Rekam Jejak SBY dalam Hapus Dwifungsi ABRI Warisan Orde Baru


Kekhawatiran bangkitnya dwifungsi TNI mencuat seusai pemerintah dan Komisi I Dewan Perwakilan Rakyat (DPR) mulai membahas revisi Undang-Undang UU Nomor 34 Tahun 2004 tentang TNI. DPR pun menempatkan revisi UU TNI masuk Program Legislasi Nasional (Prolegnas) Prioritas 2025.
Konsep dwifungsi TNI pernah berjalan di Indonesia sebelum masa reformasi 1998. Peran militer dalam politik mencapai puncaknya saat prajurit mendapatkan kursi tetap di DPR/MPR melalui fraksi Angkatan Bersenjata Republik Indonesia (ABRI) pada 1970-1998. Selain itu, sejumlah jabatan sipil seperti gubernur hingga bupati diisi oleh perwira militer aktif.

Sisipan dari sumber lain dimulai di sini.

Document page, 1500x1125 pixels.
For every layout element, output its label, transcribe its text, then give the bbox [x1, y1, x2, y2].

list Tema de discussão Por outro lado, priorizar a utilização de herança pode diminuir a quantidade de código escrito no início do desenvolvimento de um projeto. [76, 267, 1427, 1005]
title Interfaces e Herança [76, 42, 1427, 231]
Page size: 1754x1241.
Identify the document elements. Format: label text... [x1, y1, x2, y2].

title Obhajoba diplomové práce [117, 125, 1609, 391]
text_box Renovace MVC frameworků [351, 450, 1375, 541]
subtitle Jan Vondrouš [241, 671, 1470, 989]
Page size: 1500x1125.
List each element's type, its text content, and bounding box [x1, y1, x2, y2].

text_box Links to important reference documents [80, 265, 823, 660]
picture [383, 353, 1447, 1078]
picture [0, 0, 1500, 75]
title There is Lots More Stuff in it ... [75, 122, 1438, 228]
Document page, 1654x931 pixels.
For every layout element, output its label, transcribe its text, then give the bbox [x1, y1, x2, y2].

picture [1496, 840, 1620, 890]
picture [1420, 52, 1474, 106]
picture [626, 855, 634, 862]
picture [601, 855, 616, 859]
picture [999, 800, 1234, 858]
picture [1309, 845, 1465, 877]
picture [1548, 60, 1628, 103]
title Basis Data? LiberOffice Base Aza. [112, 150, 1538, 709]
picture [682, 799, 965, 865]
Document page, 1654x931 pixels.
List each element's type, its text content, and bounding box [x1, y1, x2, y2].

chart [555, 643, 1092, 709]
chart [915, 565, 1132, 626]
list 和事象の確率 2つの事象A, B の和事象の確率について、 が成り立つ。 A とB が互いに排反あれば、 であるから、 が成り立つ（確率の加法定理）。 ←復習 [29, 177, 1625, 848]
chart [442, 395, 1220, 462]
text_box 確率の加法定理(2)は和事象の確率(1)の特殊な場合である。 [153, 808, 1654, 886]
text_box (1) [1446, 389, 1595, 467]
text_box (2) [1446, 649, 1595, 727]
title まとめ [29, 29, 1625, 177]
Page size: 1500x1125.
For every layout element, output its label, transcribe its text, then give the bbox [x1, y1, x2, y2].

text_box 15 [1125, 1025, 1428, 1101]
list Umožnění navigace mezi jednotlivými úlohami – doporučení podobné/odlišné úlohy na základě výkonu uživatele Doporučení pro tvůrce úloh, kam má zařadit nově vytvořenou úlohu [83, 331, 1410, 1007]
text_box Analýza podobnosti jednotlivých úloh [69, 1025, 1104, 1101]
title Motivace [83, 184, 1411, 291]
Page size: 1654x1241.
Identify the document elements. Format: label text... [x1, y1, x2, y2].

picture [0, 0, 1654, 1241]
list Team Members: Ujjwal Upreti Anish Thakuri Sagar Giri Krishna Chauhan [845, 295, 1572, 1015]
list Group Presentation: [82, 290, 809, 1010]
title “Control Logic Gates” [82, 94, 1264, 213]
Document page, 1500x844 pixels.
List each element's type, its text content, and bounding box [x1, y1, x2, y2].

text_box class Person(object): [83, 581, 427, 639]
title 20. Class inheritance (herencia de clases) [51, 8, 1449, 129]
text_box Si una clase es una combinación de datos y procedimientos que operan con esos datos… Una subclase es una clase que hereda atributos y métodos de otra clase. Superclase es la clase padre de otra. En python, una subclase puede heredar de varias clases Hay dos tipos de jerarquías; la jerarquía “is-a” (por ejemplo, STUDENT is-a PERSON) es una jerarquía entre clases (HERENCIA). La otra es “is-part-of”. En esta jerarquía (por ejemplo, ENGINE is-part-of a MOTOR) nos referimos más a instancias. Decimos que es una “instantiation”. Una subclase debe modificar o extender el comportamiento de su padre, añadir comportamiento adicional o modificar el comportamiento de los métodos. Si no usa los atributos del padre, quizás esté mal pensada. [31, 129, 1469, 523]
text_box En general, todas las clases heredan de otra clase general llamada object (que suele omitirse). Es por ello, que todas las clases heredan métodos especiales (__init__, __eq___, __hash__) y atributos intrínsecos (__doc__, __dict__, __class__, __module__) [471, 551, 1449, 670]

Awal kejatuhan dwifungsi TNI bersamaan dengan jatuhnya Soeharto dari posisi presiden pada 1998. Panglima TNI Wiranto menunjuk Letnan Jenderal Susilo Bambang Yudhoyono (SBY) sebagai Ketua Tim Reformasi ABRI, nama lain TNI pada masa Orba. Saat itu, SBY masih menjabat Kepala Staf Teritorial (Kaster) ABRI.
Selama dua tahun menjalankan tugas sebagai Ketua Tim Reformasi ABRI, SBY mengunjungi kampus-kampus dan merumuskan langkah-langkah untuk memisahkan peran militer dari politik praktis. Awal penghapusan dwifungsi ABRI dimulai dari pemisahan TNI dan Polri pada 1999 serta penghapusan peran politik militer.
Pemisahan tersebut memecah fokus kerja TNI pada sektor pertahanan, sementara Polri bertanggung jawab atas keamanan dalam negeri. Peristiwa tersebut berjalan secara total pada era Presiden Abdurrahman Wahid (Gus Dur).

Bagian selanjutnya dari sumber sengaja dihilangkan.